Compute ‘Internal Page Rank’

⚠️ THIS IS A WORK IN PROGRESS

It is very much an adaptation of Paul Shapiro awesome Script but Instead of using ScreamingFrog export file, we will use the data from a Rcrawler crawl.

Lets crawl with the link data enabled

Rcrawler(Website = "https://www.rforseo.com", NetworkData = TRUE)

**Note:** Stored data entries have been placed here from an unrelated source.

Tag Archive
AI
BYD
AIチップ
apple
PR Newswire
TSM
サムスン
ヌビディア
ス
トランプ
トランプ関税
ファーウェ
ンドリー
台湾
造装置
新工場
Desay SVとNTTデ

When it's done, The links will be stored in the NetwEdges variable.

View(NetwEdges)

We only want to first 2 column:

library(dplyr)
links <- NetwEdges[,1:2] %>%
#grabing the first two columns
distinct()
# loading igraph package
library(igraph)
# Loading website internal links inside a graph object
g <- graph.data.frame(links)
# this is the main function, don't ask how it works
pr <- page.rank(g, algo = "prpack", vids = V(g), directed = TRUE, damping = 0.85)
# grabing result inside a dedicated data frame
values <- data.frame(pr$vector)
values$names <- rownames(values)
# delating row names
row.names(values) <- NULL
# reordering column
values <- values[c(2,1)]
# renaming columns
names(values)[1] <- "url"
names(values)[2] <- "pr"
View(values)
Internal Page Rank calculation

Let make it more readable, we’re going to put the number on a ten basis, just like when the PageRank was a thing.

#replacing id with url
values$url <- NetwIndex
# out of 10
values$pr <- round(values$pr / max(values$pr) * 10)
#display
View(values)

On 15 webpages website, it’s not very impressive but I encourage you to try on a bigger website.